Divine Nature Theory: Why goodness is not a likeness to God

Divine nature theory is what I call the common theistic meta-ethical opinion that goodness is grounded in a likeness to God's essential nature. God is essentially loving and kind and just, which is taken to explain why it is good to be loving and kind and just and so on.

But there is an obvious counter example to the theory as so far construed: God has many essential characteristics that are not morally significant. God is essentially immutable, necessarily existing and ontologically self-sufficient. But it would be absurd to say that something was good in virtue of its being immutable, necessary or having aseity.

The divine nature theorist might try to revise his view, saying instead that a thing is good just in case it bears some resemblance to God's essential behavioral qualities.

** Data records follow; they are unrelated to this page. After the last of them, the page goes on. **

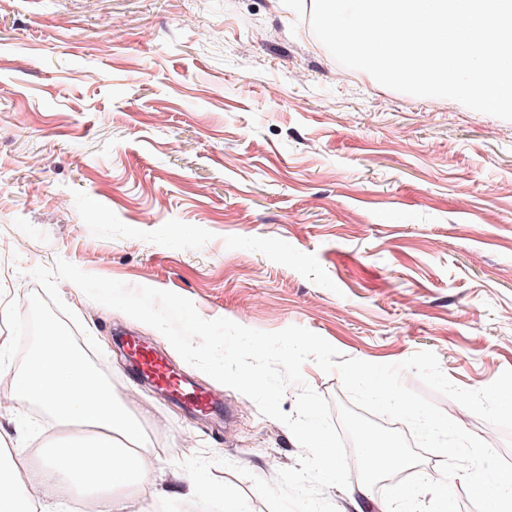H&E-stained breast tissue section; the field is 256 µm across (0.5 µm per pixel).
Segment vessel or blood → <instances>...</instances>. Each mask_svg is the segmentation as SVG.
I'll return each instance as SVG.
<instances>
[{"mask_svg": "<svg viewBox=\"0 0 512 512\" xmlns=\"http://www.w3.org/2000/svg\"><path fill=\"white\" fill-rule=\"evenodd\" d=\"M131 361L138 373L150 380L162 399H178L189 397L192 409L199 414L213 411L214 403L204 392H188L184 380L170 368L165 359L152 349L129 340L126 343Z\"/></svg>", "mask_w": 512, "mask_h": 512, "instance_id": "1", "label": "vessel or blood"}]
</instances>
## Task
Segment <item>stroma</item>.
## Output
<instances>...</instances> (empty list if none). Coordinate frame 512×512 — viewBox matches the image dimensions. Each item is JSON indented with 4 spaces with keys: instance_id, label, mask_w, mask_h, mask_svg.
<instances>
[{
    "instance_id": "35a3bbf8",
    "label": "stroma",
    "mask_w": 512,
    "mask_h": 512,
    "mask_svg": "<svg viewBox=\"0 0 512 512\" xmlns=\"http://www.w3.org/2000/svg\"><path fill=\"white\" fill-rule=\"evenodd\" d=\"M60 258L208 320L304 327L346 359L430 350L480 389L512 369V121L340 65L306 0H0V302L45 300L30 272ZM58 290L75 342H98L156 429L169 489L200 454L269 512L252 479L296 466L289 428L156 329ZM133 337L222 417L160 399ZM324 495L337 512L400 507L390 484Z\"/></svg>"
}]
</instances>
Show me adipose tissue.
I'll return each mask as SVG.
<instances>
[{"instance_id":"1","label":"adipose tissue","mask_w":512,"mask_h":512,"mask_svg":"<svg viewBox=\"0 0 512 512\" xmlns=\"http://www.w3.org/2000/svg\"><path fill=\"white\" fill-rule=\"evenodd\" d=\"M16 339L0 336V410L24 418L38 409L55 435L40 444L38 465L21 450L0 448V512H69L61 488L77 485L99 512H144L159 496L157 462H146L148 438L111 384L97 375L61 326L43 328L19 366L10 356Z\"/></svg>"}]
</instances>
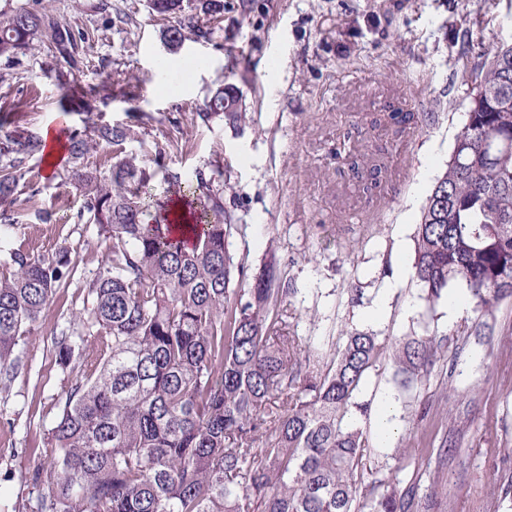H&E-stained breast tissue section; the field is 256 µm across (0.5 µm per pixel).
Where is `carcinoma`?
Masks as SVG:
<instances>
[{
  "mask_svg": "<svg viewBox=\"0 0 512 512\" xmlns=\"http://www.w3.org/2000/svg\"><path fill=\"white\" fill-rule=\"evenodd\" d=\"M149 7L173 18L165 30L172 46L212 34L179 18L183 0ZM83 40L45 5L0 10V59L18 69L40 43L68 66L60 109L86 118L67 138L64 177L83 197L79 222L95 225L108 249L87 285L90 305L77 315L96 347L78 350L64 333L55 339L59 365L77 376L31 473L47 484L40 512H409V493L365 483L366 441L348 421L368 412L357 395L379 362L378 336L349 330L322 369H310L305 338L288 332L296 289L276 254L255 270L230 253L238 225L224 211V187L199 171L193 181L174 177L161 200L149 186L164 147L155 144L146 162L115 150L144 146L132 125L87 135L94 102L112 95V72L83 87ZM478 58L468 96L480 93L479 104L426 198L412 268L427 301L462 282L487 312L512 297V150L484 148L512 140V43ZM238 106L234 92L219 89L196 116L235 126ZM433 116L391 112L401 130ZM111 146L108 167L89 163L90 152ZM46 147L36 133H0L1 222ZM177 201L189 219L179 229ZM74 267L67 246L12 248L0 260L1 384L24 367L27 336ZM393 356L406 384L428 371L433 350L429 339L408 336Z\"/></svg>",
  "mask_w": 512,
  "mask_h": 512,
  "instance_id": "1",
  "label": "carcinoma"
}]
</instances>
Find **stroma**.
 <instances>
[{"label":"stroma","instance_id":"stroma-1","mask_svg":"<svg viewBox=\"0 0 512 512\" xmlns=\"http://www.w3.org/2000/svg\"><path fill=\"white\" fill-rule=\"evenodd\" d=\"M184 0L183 14L216 28L213 40H164L167 20L147 0H55L54 17L87 32L82 82L98 84L101 62L112 76L137 83L140 96L96 102L100 125L152 115L142 137L166 145L154 194L173 176L220 171L224 207L244 234L230 251L260 267L269 255L294 292L293 321L310 351L330 357L343 331L370 330L394 346L411 334L431 337L428 374L403 388L391 360L362 387L360 400H391L395 430L381 439L376 415H353L366 435L367 482L415 487V512H512L500 500L512 476V297L492 315L473 309L450 318L448 300L426 301L412 277L415 232L436 179L447 167L464 123L473 43L512 41V0ZM22 89L9 103L21 129L67 137L83 125L62 115L65 80L43 51L28 53ZM223 86L236 88L245 118L237 127L196 114ZM441 100L435 118L415 132L371 126L394 102ZM365 164L381 158L400 172L396 189L367 199L337 151ZM78 191L34 163L0 246L43 253L70 247L78 271L28 338L25 367L0 386V512H38L47 487L29 477L45 446L57 405L75 379L56 361L55 331L83 307L85 286L106 251L94 225L80 224ZM53 210L42 223L39 209Z\"/></svg>","mask_w":512,"mask_h":512}]
</instances>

Necessity, immutability and aseity have nothing to do with behavior, and so they pose no threat to this view. And yet, other counter examples can still be raised. God is essentially rational, prudential, decisive, and is essentially not impulsive or whimsical. But it seems silly to think that being irrational or imprudent would have any affect on the moral value of ones action.

The divine nature theorist might take a further step back, saying instead that a thing is good just in case it bears some resemblance to God's interpersonal behavioral qualities. Being rational doesn't have anything to do with how one treats others, but lovingness and kindness and justice does.

But now there's an even more pressing problem, in that these qualities don't seem like essential characteristics of God. God cannot be necessarily loving or just, since there are no other necessarily existing people to be loving or just towards. Some have suggested positing the trinity to solve this very problem, saying God's persons necessarily love each other. But love is just one of many morally significant properties the theist is trying to ground in divine essence. What about other morally significant behavioral qualities, like being someone who punishes the wicked, or who protects the defenseless? There are no necessarily existing wicked or defenseless people for God to stand in the appropriate interpersonal relationships with.

The divine nature theorist might try one last revision. He might suggest that goodness is grounded not in any qualities God actually has, but in counterfactuals about what God would do given the opportunity. And so protecting the defenseless is good because, given the opportunity, God would always protect the defenseless.

But now the divine nature theorist has made God entirely dispensable to his theory. Even atheists can believe that, if God were given the opportunity, then he would protect the defenseless. Divine nature theory, then, reduces to something very much like ideal observer theory, and is no longer an inherently theistic account of goodness.